# Exercise prompt:
Reproduce the records below verbatim, beginning with the line that contains "scientific name: Carex nebrascensis" and continuing through the end of the records.

━━━━━━━━━━━━━━━━━━━━

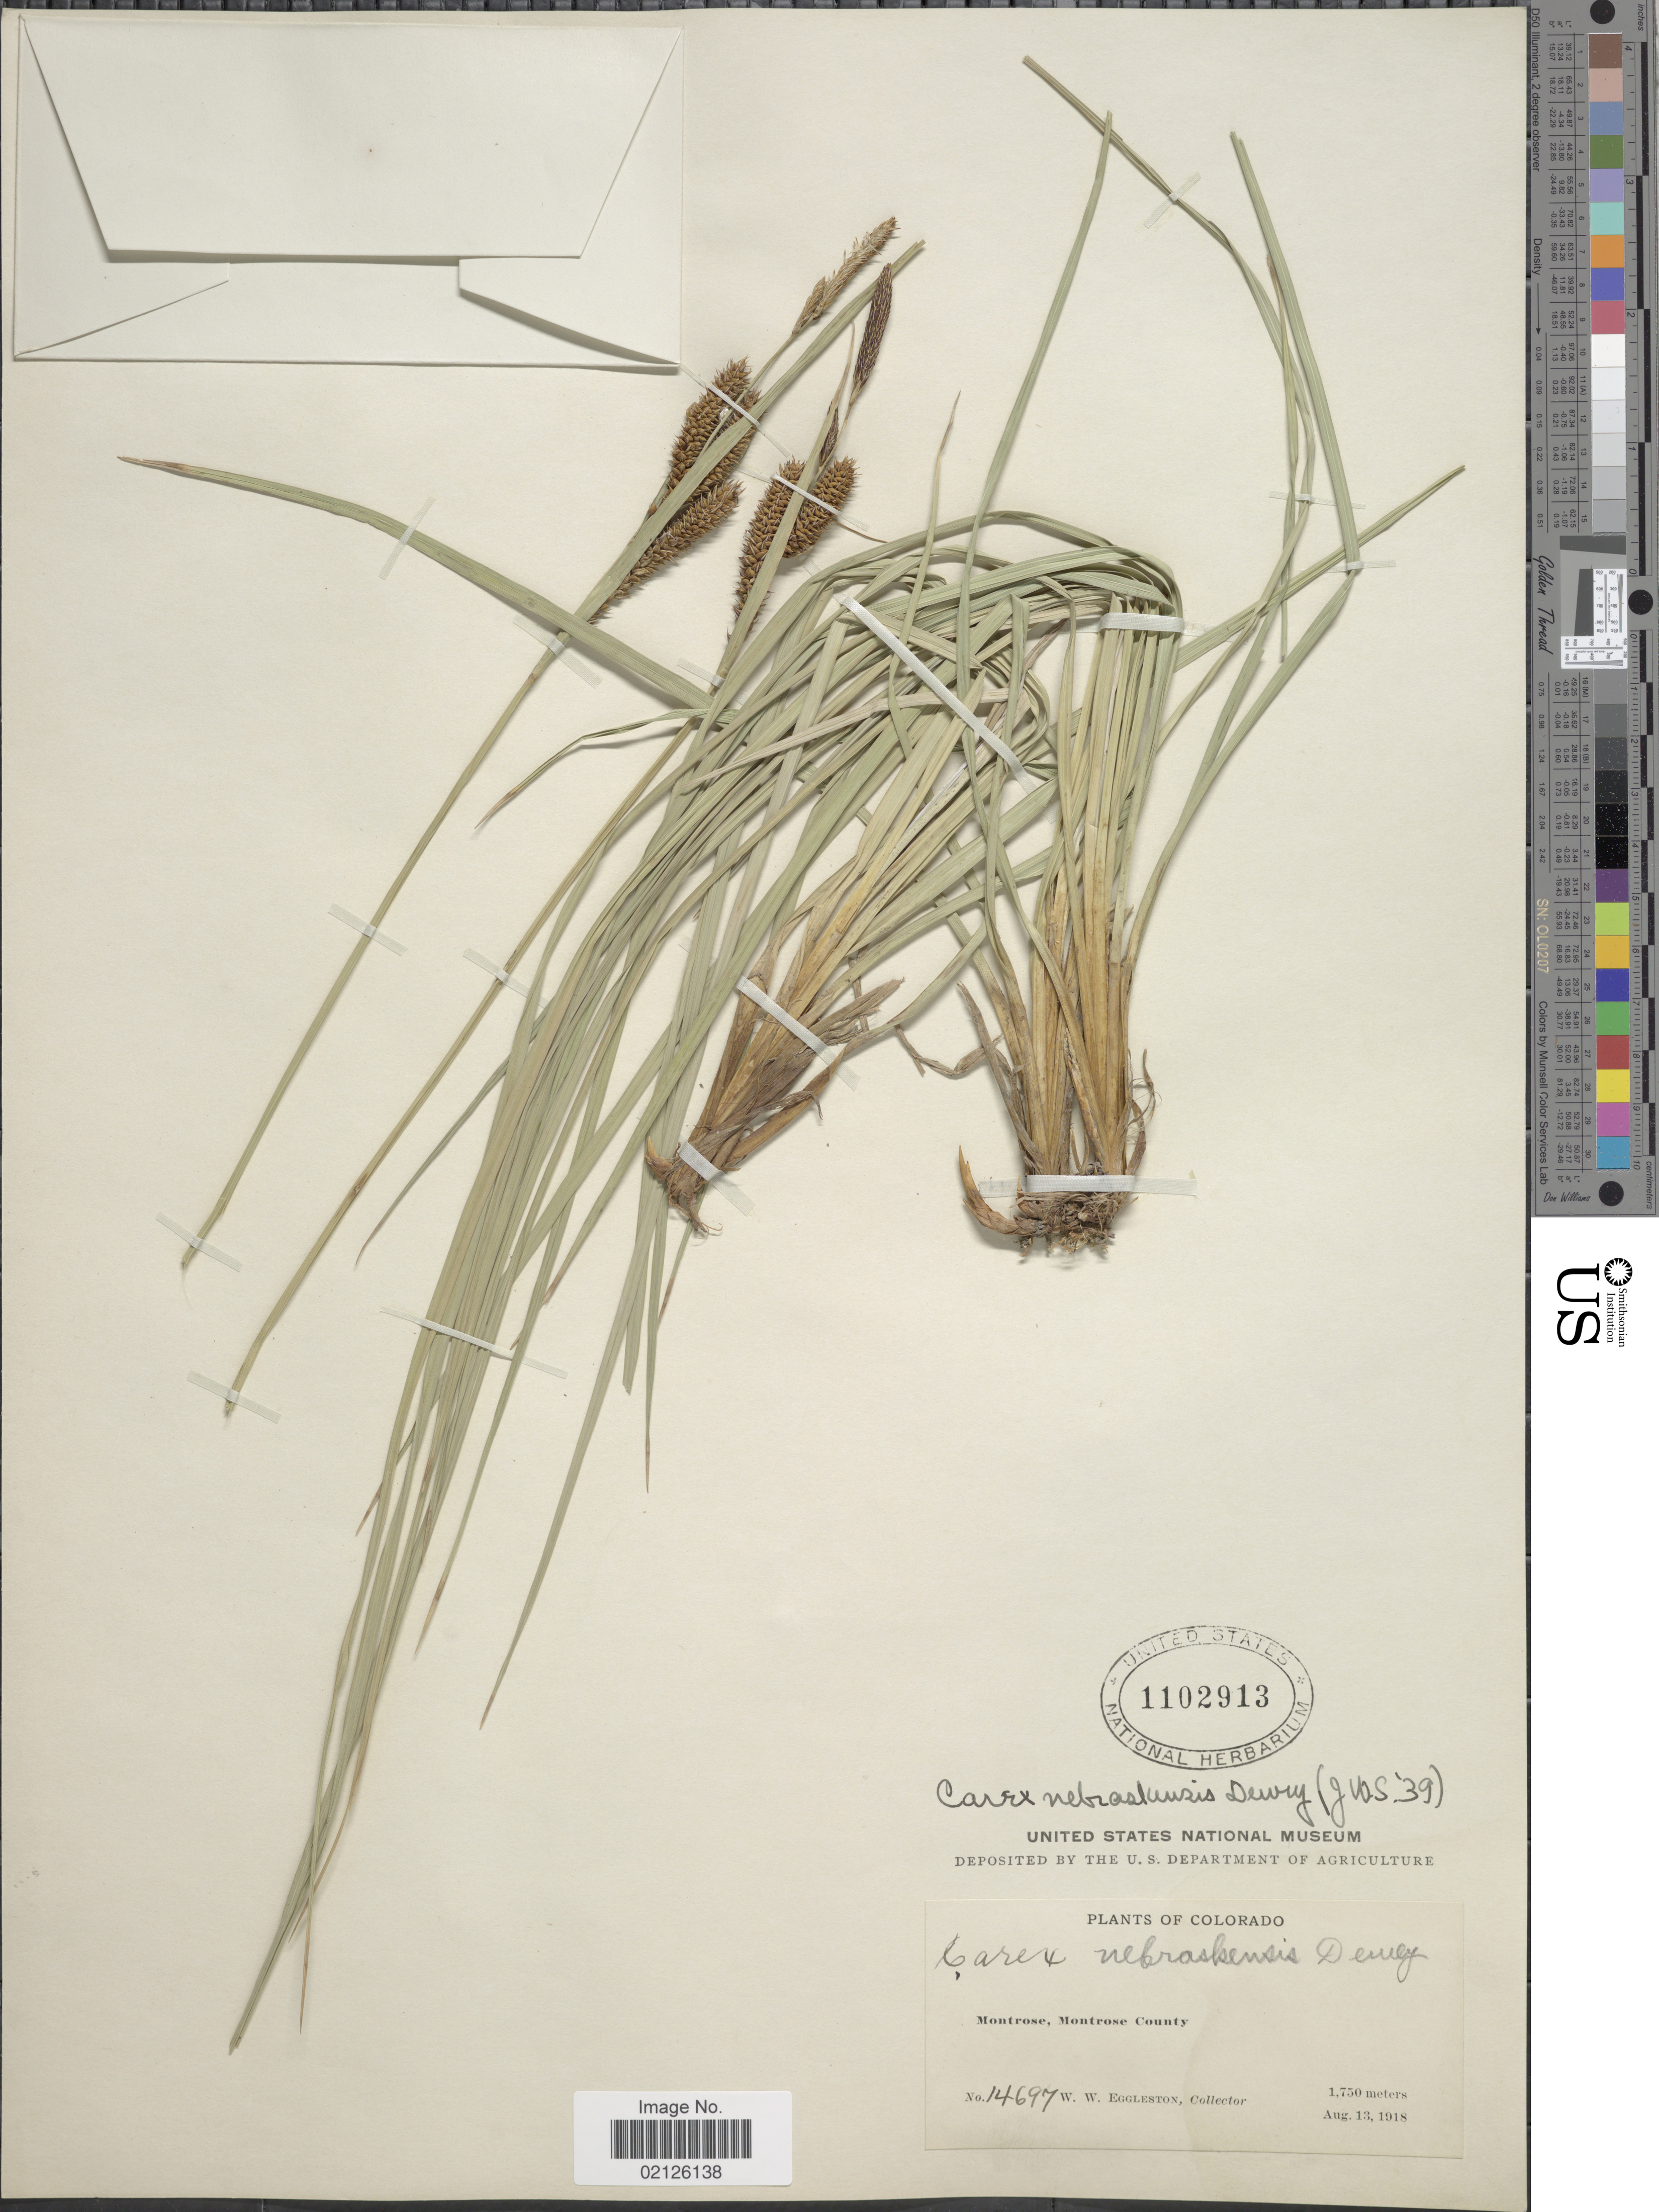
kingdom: Plantae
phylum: Tracheophyta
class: Liliopsida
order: Poales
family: Cyperaceae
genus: Carex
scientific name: Carex nebrascensis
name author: Dewey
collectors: W. W. Eggleston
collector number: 14697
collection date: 1918-08-13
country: United States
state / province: Colorado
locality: Montrose, Montrose County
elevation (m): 1750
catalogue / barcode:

━━━━━━━━━━━━━━━━━━━━

# Response for this exercise:
scientific name: Carex nebrascensis
name author: Dewey
collectors: W. W. Eggleston
collector number: 14697
collection date: 1918-08-13
country: United States
state / province: Colorado
locality: Montrose, Montrose County
elevation (m): 1750
catalogue / barcode:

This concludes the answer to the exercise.